Document images with their source code
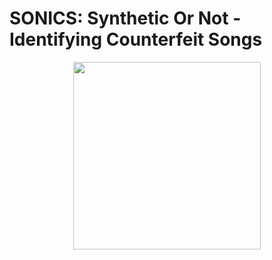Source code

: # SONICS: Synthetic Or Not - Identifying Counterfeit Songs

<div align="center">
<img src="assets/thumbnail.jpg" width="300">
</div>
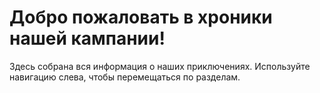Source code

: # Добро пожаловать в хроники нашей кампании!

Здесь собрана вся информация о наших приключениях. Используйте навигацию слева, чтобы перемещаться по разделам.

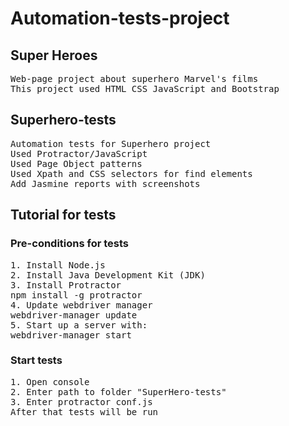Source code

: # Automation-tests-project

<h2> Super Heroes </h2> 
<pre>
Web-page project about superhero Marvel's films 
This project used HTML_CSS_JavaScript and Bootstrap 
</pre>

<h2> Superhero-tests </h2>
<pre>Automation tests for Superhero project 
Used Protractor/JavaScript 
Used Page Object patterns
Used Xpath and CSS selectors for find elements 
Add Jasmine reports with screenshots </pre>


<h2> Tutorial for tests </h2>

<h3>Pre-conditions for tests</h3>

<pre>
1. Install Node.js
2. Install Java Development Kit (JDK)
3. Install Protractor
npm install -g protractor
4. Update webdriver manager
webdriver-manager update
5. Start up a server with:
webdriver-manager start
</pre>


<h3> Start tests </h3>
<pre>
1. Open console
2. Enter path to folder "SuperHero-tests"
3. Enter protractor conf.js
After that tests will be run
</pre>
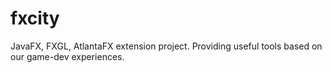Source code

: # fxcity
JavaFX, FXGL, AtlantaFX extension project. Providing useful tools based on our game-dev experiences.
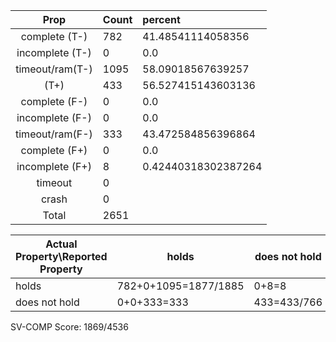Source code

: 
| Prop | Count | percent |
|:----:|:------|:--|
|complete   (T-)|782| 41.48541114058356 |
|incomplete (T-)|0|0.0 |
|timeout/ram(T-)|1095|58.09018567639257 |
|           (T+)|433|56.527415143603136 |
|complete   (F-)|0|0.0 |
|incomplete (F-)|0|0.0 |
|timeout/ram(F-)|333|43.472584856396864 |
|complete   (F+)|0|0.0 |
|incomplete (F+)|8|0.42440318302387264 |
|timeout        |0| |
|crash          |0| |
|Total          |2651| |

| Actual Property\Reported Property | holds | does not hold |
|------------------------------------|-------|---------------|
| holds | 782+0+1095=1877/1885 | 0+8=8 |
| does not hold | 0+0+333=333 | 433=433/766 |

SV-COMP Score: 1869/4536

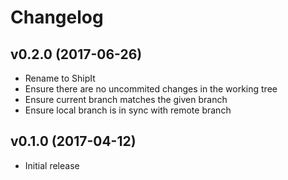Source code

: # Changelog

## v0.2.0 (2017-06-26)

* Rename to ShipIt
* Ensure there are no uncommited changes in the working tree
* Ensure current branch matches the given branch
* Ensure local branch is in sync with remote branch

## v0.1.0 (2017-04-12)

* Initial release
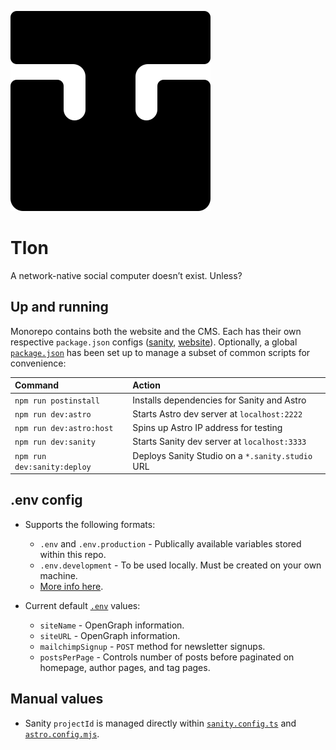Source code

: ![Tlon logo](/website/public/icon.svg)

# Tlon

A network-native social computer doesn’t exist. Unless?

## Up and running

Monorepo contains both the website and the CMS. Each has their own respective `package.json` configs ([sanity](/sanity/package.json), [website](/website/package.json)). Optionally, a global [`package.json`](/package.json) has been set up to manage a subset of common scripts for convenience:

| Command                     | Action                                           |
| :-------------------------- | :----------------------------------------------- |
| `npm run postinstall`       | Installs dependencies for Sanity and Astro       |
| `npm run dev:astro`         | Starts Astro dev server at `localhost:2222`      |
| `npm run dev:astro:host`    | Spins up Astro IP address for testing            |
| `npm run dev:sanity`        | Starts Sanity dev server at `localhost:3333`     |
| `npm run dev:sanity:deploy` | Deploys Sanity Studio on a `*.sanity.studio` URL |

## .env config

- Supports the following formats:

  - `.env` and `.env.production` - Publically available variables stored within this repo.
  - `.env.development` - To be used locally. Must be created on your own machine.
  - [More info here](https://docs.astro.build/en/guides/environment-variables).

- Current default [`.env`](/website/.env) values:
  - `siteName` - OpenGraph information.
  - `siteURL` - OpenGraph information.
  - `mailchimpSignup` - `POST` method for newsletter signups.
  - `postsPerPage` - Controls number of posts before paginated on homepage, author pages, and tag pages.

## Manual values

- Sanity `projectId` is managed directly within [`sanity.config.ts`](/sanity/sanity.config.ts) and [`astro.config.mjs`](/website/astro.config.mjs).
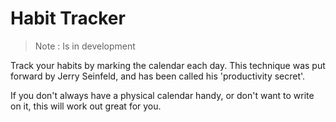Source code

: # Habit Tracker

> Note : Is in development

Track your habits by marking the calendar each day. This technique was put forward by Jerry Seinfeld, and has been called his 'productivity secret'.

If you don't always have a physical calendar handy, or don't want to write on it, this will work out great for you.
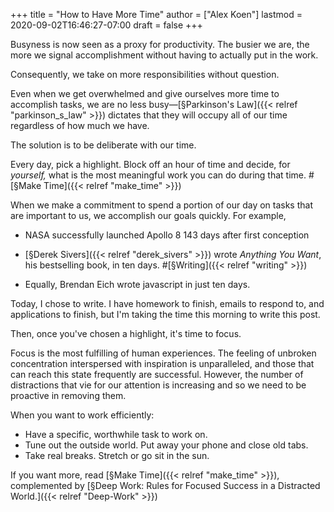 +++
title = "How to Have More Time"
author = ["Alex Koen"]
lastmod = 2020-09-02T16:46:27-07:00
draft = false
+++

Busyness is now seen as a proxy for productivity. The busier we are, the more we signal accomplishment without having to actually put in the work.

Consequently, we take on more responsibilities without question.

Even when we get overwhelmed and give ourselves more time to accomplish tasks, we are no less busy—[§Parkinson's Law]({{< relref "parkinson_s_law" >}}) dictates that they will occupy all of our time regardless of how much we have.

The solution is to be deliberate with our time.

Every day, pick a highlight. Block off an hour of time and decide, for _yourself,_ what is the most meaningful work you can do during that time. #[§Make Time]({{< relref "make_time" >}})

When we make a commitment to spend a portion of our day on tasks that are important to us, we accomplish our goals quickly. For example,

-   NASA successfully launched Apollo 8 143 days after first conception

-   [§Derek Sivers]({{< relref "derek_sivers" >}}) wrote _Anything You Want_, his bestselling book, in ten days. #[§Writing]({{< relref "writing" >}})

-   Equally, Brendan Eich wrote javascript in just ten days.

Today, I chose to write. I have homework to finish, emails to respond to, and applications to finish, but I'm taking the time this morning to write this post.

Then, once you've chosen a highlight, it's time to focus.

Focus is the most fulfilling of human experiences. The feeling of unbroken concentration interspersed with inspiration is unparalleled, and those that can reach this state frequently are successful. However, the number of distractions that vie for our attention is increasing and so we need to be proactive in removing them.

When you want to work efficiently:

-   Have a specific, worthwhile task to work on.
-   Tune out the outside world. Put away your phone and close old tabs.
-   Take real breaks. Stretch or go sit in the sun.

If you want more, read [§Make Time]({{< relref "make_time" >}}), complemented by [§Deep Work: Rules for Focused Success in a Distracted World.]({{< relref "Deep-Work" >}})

_Work instructions_
Convert everything from the line containing "## .env config" down to the line containing "Every day, pick" into a Markdown table with the columns Row and Text, skipping blank lines. Leave the pictures out.

_Response_
| Row | Text |
|---|---|
| 1 | ## .env config |
| 2 | - Supports the following formats: |
| 3 |   - `.env` and `.env.production` - Publically available variables stored within this repo. |
| 4 |   - `.env.development` - To be used locally. Must be created on your own machine. |
| 5 |   - [More info here](https://docs.astro.build/en/guides/environment-variables). |
| 6 | - Current default [`.env`](/website/.env) values: |
| 7 |   - `siteName` - OpenGraph information. |
| 8 |   - `siteURL` - OpenGraph information. |
| 9 |   - `mailchimpSignup` - `POST` method for newsletter signups. |
| 10 |   - `postsPerPage` - Controls number of posts before paginated on homepage, author pages, and tag pages. |
| 11 | ## Manual values |
| 12 | - Sanity `projectId` is managed directly within [`sanity.config.ts`](/sanity/sanity.config.ts) and [`astro.config.mjs`](/website/astro.config.mjs). |
| 13 | Source code |
| 14 | : # Habit Tracker |
| 15 | > Note : Is in development |
| 16 | Track your habits by marking the calendar each day. This technique was put forward by Jerry Seinfeld, and has been called his 'productivity secret'. |
| 17 | If you don't always have a physical calendar handy, or don't want to write on it, this will work out great for you. |
| 18 |  +++ |
| 19 | title = "How to Have More Time" |
| 20 | author = ["Alex Koen"] |
| 21 | lastmod = 2020-09-02T16:46:27-07:00 |
| 22 | draft = false |
| 23 | +++ |
| 24 | Busyness is now seen as a proxy for productivity. The busier we are, the more we signal accomplishment without having to actually put in the work. |
| 25 | Consequently, we take on more responsibilities without question. |
| 26 | Even when we get overwhelmed and give ourselves more time to accomplish tasks, we are no less busy—[§Parkinson's Law]({{< relref "parkinson_s_law" >}}) dictates that they will occupy all of our time regardless of how much we have. |
| 27 | The solution is to be deliberate with our time. |
| 28 | Every day, pick a highlight. Block off an hour of time and decide, for _yourself,_ what is the most meaningful work you can do during that time. #[§Make Time]({{< relref "make_time" >}}) |